Build a deletion workflow that includes AI systems

Your deletion process must route to AI teams, not just database admins. Flag training data records for eventual model retraining. Stop serving that consumer outputs from the relevant model while the longer-term deletion process is underway.

Update your privacy policy to disclose AI processing

Consumers can only exercise rights they know they have. Your privacy policy must describe what AI systems process personal data, what inferences they generate, and how consumers can request access, deletion, or opt-out. Vague 'we use technology to improve your experience' language won't hold up under CPPA scrutiny.

Frequently Asked Questions

We only use AI features from third-party vendors. Do CCPA consumer rights still apply to us?
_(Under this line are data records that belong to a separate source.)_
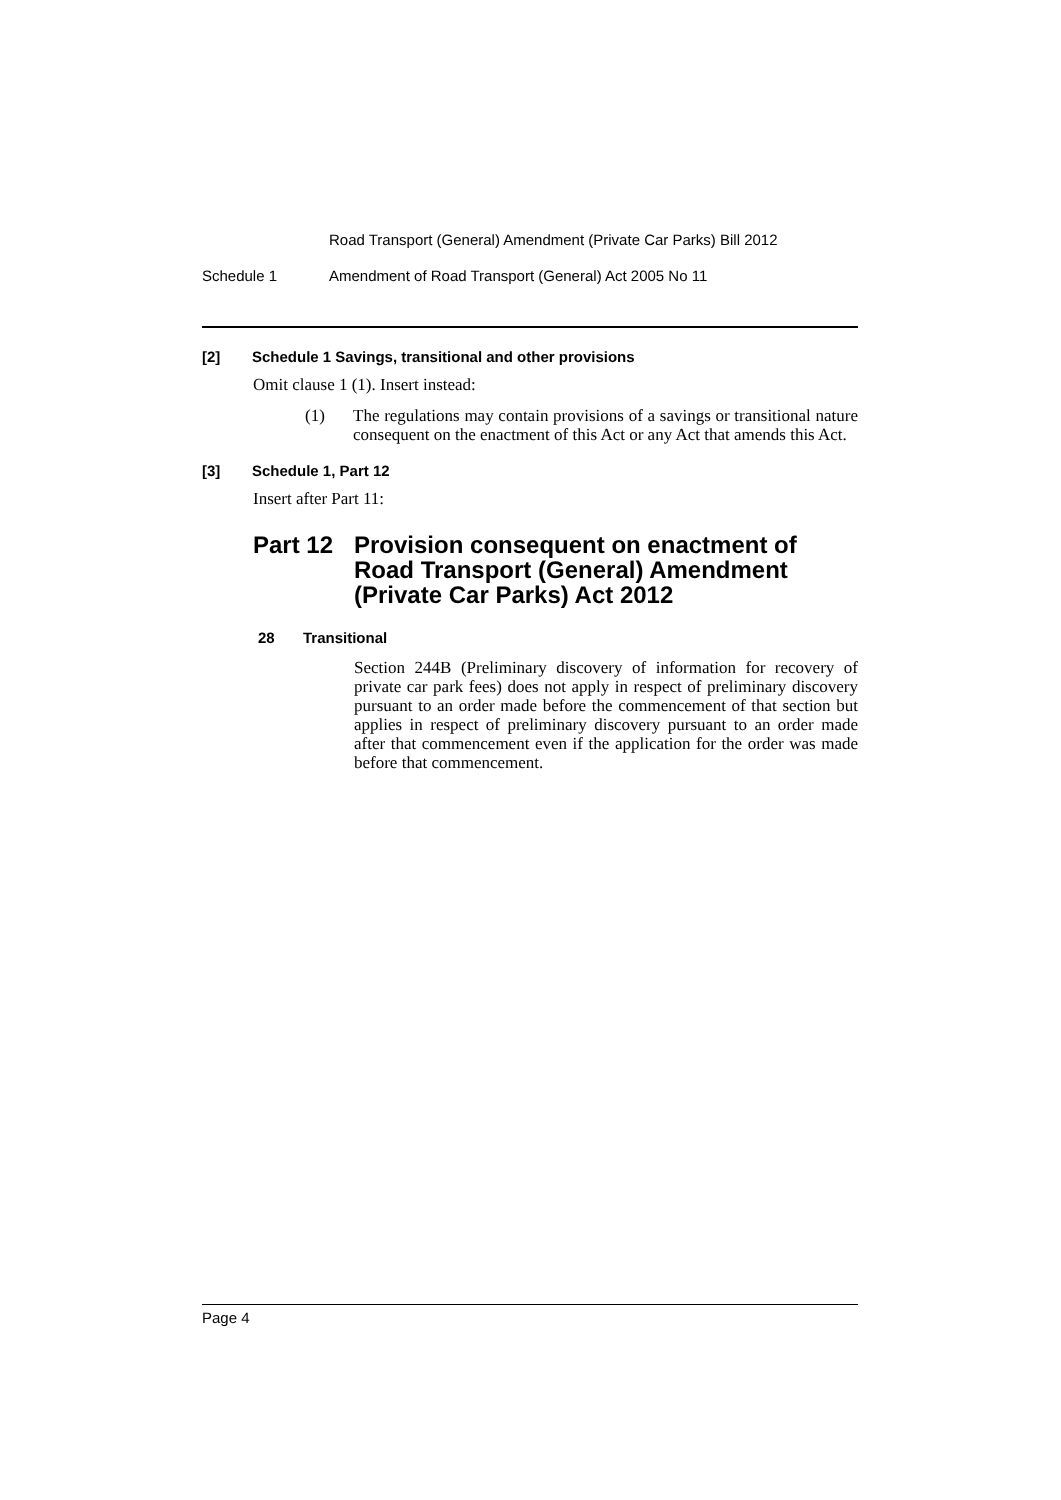Road Transport (General) Amendment (Private Car Parks) Bill 2012
Schedule 1 Amendment of Road Transport (General) Act 2005 No 11
[2] Schedule 1 Savings, transitional and other provisions
Omit clause 1 (1). Insert instead:
(1)
The regulations may contain provisions of a savings or transitional nature consequent on the enactment of this Act or any Act that amends this Act.
[3] Schedule 1, Part 12
Insert after Part 11:
Part 12 Provision consequent on enactment of Road Transport (General) Amendment (Private Car Parks) Act 2012
28 Transitional
Section 244B (Preliminary discovery of information for recovery of private car park fees) does not apply in respect of preliminary discovery pursuant to an order made before the commencement of that section but applies in respect of preliminary discovery pursuant to an order made after that commencement even if the application for the order was made before that commencement.
Page 4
Yes. If your third-party AI vendor processes personal information on your behalf, they are typically your service provider, and you remain the business responsible for consumer rights. A consumer's right to know, delete, or opt-out runs to you — not to your vendor. You must be able to pass deletion requests through to your service providers and verify completion. Make sure your vendor contracts include data subject request cooperation clauses.

Can a consumer opt out of AI-based product recommendations?

Depends on the type of AI. If the recommendation engine uses cross-context behavioral data (data collected from other websites or contexts), the opt-out-of-sharing right applies. If it uses only first-party data within a single service (e.g., your own purchase history), the standard opt-out right may not apply — but the forthcoming ADMT opt-out regulations may require offering an alternative if the recommendations affect significant decisions.

We're a B2B SaaS — our customers are businesses, not California consumers. Does CCPA apply?

CCPA protects California residents as natural persons. If your B2B SaaS processes personal information about California employees or end users of your business customers — even in aggregate or for product analytics — those individuals have CCPA rights. CCPA has a B2B exemption for data collected in the context of business-to-business communications, but that exemption doesn't extend to AI that builds profiles of individual employees or end users.

We're not based in California. Does CCPA still apply to our AI?

CCPA applies to for-profit businesses that collect personal information from California residents and meet one of these thresholds: annual gross revenue over $25M, process data on 100,000+ California consumers or households annually, or derive 50%+ of revenue from selling personal information. Location of the business doesn't matter — location of the consumer does.

Consumer Rights Don't Stop at Your Database

The hardest part of CCPA compliance for AI businesses isn't the rights framework — it's extending that framework to cover systems where personal information lives in ways that don't respond to traditional deletion and access commands.

Start with data mapping across every AI system that touches personal information. Know what data trained your models, what inferences those models generate, and where those inferences are stored. Without that map, you can't honor consumer rights — and the CPPA is increasingly asking for it.